Please return every line of the records below that holds the word "lines".

━━━━━━━━━━━━━━━━━━━━

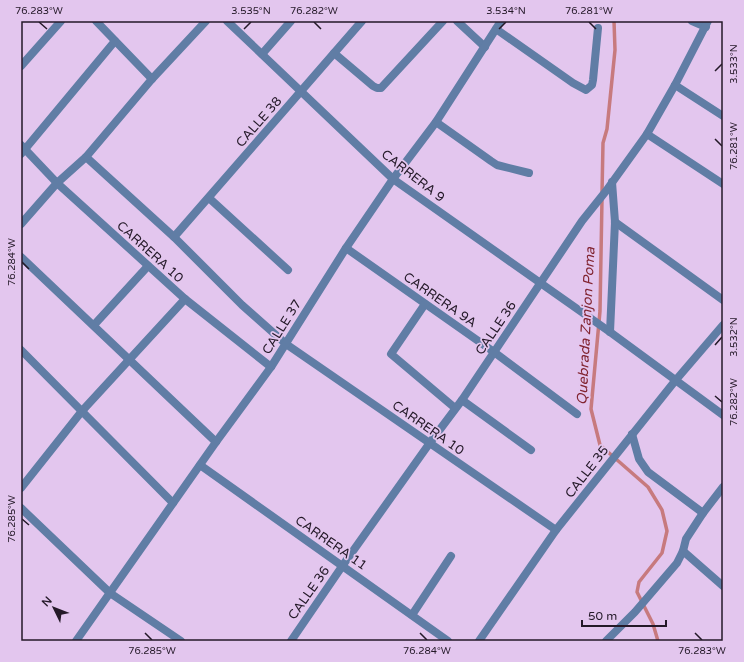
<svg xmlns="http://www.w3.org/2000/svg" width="744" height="662" font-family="'Varela Round',sans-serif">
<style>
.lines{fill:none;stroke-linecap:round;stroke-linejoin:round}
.stream{stroke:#c77a7e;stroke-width:3.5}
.street{stroke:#607da5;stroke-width:8}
.ticks{fill:none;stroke:#241928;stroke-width:1.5}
.labels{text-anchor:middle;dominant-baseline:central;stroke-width:3.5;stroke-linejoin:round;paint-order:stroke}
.street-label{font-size:13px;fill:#241928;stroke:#e3c6ee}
.water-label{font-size:14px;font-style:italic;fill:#822532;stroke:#e3c6ee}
.neatline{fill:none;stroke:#241928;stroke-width:1.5}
.ticks-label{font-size:10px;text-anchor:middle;fill:#241928}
</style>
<rect width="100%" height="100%" fill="#e3c6ee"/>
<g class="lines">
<g class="stream">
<path d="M 602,193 L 603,143 L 607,129 L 615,50 L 614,21"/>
<path d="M 602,199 L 600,311 L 591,409 L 600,445 L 648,487 L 662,510 L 667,531 L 662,553 L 639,582 L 637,592 L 653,624 L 658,641"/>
</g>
<g class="street">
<path d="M 96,21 L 152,79"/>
<path d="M 227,21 L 393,179 L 610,332 L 723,415"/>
<path d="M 457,21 L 485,47"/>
<path d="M 692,21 L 706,27"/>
<path d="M 496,29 L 573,83 L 586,90 L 592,85 L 593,80 L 598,28"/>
<path d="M 334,53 L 373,86 L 377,88 L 381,88 L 443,21"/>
<path d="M 262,54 L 291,21"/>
<path d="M 21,66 L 61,21"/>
<path d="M 675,85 L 723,116"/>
<path d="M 436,122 L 491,161 L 497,165 L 529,173"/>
<path d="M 647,134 L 723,184"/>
<path d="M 21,145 L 57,183 L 185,299 L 271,367"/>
<path d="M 21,154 L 115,41"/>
<path d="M 86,157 L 174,237 L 242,305 L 286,344 L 556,530"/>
<path d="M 209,198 L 288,270"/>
<path d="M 615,222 L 723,300"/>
<path d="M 21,224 L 57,183 L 86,157 L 152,79 L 206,21"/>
<path d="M 174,237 L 362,21"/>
<path d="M 346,248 L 494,352 L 577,414"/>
<path d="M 21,257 L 216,442"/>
<path d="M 425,304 L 391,354 L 455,408"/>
<path d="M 94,325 L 148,266"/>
<path d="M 610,332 L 615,222 L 612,182"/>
<path d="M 21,350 L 173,503"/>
<path d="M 462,400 L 531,450"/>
<path d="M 632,434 L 639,459 L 648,472 L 703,513"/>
<path d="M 200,465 L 448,641"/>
<path d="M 21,488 L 82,411 L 185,299"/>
<path d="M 21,508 L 110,593 L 181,641"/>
<path d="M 683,551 L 723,586"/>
<path d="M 412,615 L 451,556"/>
<path d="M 76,641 L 216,442 L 271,367 L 346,248 L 393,179 L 436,122 L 501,21"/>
<path d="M 291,641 L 343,565 L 429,444 L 462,400 L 582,221 L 606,191 L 647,134 L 675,85 L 708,21"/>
<path d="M 479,641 L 556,530 L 675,381 L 723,325"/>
<path d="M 606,641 L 635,612 L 677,563 L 683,551 L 686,539 L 703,513 L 723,487"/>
</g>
</g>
<path class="ticks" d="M 39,22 L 47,29M 314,22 L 321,29M 589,22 L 596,29M 244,29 L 251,22M 499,29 L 506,22M 715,71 L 722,64M 715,139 L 722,146M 22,262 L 29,269M 715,345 L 722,337M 715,396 L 722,402M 22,519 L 29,525M 145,633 L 152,640M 420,633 L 427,640M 695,633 L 702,640"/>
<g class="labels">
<g class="street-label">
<text transform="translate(259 122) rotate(-49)">CALLE 38</text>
<text transform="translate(413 176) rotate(38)">CARRERA 9</text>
<text transform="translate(150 252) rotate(42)">CARRERA 10</text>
<text transform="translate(440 300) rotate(35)">CARRERA 9A</text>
<text transform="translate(282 327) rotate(-58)">CALLE 37</text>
<text transform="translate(496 328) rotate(-56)">CALLE 36</text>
<text transform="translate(428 428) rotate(35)">CARRERA 10</text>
<text transform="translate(587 472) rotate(-52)">CALLE 35</text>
<text transform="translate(331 543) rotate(35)">CARRERA 11</text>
<text transform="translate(309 593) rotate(-55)">CALLE 36</text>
</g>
<g class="water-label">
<text transform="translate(586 326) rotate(-87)">Quebrada Zanjon Poma</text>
</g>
</g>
<rect width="744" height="662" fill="none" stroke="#e3c6ee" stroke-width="44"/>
<g transform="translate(54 608) rotate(313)" stroke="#e3c6ee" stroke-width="3" paint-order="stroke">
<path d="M0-3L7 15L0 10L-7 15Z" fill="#241928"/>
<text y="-6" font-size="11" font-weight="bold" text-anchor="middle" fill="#241928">N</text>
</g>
<path d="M582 620v6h84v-6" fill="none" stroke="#241928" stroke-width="2"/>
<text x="588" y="620" font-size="12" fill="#241928" stroke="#e3c6ee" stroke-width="3" paint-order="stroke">50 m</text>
<rect x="22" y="22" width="700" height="618" class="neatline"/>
<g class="ticks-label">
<text x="39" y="14">76.283°W</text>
<text x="251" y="14">3.535°N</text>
<text x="314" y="14">76.282°W</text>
<text x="506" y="14">3.534°N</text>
<text x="589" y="14">76.281°W</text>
<text transform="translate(733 64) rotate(-90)" y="4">3.533°N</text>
<text transform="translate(733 146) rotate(-90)" y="4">76.281°W</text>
<text transform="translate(11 262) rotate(-90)" y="4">76.284°W</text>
<text transform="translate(733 337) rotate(-90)" y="4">3.532°N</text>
<text transform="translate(733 402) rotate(-90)" y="4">76.282°W</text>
<text transform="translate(11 519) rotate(-90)" y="4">76.285°W</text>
<text x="152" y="654">76.285°W</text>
<text x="427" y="654">76.284°W</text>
<text x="702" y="654">76.283°W</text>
</g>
</svg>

━━━━━━━━━━━━━━━━━━━━

The answer
.lines{fill:none;stroke-linecap:round;stroke-linejoin:round}
<g class="lines">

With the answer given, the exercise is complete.